The techniques of transosseous surgery and suture anchors
For the transosseous bone tunnel technique, the SS tendon was stitched onto the bone using holes drilled all the way through the humeral head at an angle. For the suture anchors technique, custom-made anchors were developed, since all commercially available versions were too big.
Through weaving two pieces of suture together, the scientists created a small anchor which was then pushed into a pre-drilled hole, thus attaching it to the bone. The SS tendon was then stitched with the lengths of suture sticking out from the anchor. (For images of both techniques, please take a look at the original article, referred to below.)
The rats underwent various tests, including gait analysis. During 2-week, 4-week, 6-week and 8-week post-repair, a downhill walking gait analysis was carried out and analyzed using Noldus’ CatWalk XT.
Each rat could walk back and forth freely, starting from the right side of the walkway which was tilted up at 10°. The experiment stopped once the rat had finished two complete walks with a speed variation of less than 30%.
At a predetermined 10 x 60 cm area, the detection system automatically recorded the pawprint images, using a digital camera set at 60 cm below the walkway. Pawprint area, swing duration of a forelimb, max intensity and stride length were calculated automatically.

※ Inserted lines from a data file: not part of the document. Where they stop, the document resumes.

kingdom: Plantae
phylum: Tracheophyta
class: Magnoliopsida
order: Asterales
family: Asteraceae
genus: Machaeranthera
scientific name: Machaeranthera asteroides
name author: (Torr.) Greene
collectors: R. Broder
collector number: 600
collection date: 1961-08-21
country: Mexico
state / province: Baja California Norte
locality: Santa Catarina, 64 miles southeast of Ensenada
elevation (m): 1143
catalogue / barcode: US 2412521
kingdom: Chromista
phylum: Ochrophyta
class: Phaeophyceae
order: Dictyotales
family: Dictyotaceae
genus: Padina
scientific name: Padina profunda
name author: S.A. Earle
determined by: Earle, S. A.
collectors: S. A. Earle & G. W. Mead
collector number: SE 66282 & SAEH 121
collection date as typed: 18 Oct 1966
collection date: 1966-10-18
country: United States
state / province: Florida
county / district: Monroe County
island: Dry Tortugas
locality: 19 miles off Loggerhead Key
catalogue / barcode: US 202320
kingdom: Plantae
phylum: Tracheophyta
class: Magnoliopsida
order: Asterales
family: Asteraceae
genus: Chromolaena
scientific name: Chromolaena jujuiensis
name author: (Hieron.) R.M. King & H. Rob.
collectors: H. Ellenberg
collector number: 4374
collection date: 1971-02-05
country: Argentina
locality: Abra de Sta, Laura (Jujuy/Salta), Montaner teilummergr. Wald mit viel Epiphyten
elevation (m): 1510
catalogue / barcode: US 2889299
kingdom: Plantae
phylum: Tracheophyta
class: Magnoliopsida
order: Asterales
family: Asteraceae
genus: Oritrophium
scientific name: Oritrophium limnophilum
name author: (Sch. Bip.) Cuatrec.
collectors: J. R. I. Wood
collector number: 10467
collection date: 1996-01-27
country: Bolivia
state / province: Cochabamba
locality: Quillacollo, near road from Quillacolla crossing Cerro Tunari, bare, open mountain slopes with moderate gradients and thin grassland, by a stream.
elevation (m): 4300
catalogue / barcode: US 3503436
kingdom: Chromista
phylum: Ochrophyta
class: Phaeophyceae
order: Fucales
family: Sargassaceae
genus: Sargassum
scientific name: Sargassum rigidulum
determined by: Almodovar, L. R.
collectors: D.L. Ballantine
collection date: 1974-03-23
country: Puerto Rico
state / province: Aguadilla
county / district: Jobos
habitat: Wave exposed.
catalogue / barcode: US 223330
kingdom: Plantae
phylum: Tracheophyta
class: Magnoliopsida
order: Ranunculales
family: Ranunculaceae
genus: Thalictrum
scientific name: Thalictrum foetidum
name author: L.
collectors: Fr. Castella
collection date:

Initial recovery of rotator cuff injuries
At 4-weeks post-tear, the rats’ gait had completely recovered, contrary to humans, whose shoulder functionality kept decreasing after injury. Once the tear had been repaired, the rats’ gait deteriorated again for 2 weeks, and after 4 weeks returned to normal. This fast recovery is probably caused by the natural healing capacity of rats combined with the fact that rats have to put weight on their shoulder where humans do not.
Next to gait analysis, the repaired tendons underwent various pulling strength tests. Every two weeks, shoulder samples were taken from the rats and tested to see how well the connection between bone and tendon held.
After the rats had fully healed from either surgery, the researchers found that the new tissue connecting the severed tendon to the bone was of a different structure than before surgery. Most re-tears caused by the pulling strength test took place in this soft scar tissue, indicating a lower strength of said tissue.
Healing of suture anchors vs transosseous repair
Both techniques caused the torn tendon to be fixed in place properly right after surgery. After 4 weeks, the suture anchors showed better tendon healing and decreased bone healing than transosseous repair, though after total recovery the two techniques showed comparable functional recovery.
It is possible that the initial better healing of the suture anchors is caused by compression of the tendon onto the bone. This is compensated by lesser bone damage from the drilled holes in transosseous repair, causing less swelling compared to the suture anchors.
An animal model on rotator cuff injuries
Although the suture anchors did not promote better healing compared to transosseous surgery, the Hong Kong researchers successfully developed the novel suture anchor surgery for rats. This means that future research in this topic has an increased clinical relevance and is easier and more effective to carry out.
Liu, Y., Fu, S. C., Yao, S. Y., Chen, X. D., & Yung, P. S. H. (2022). Application of suture anchors for a clinically relevant rat model of rotator cuff tear. Journal of Tissue Engineering and Regenerative Medicine.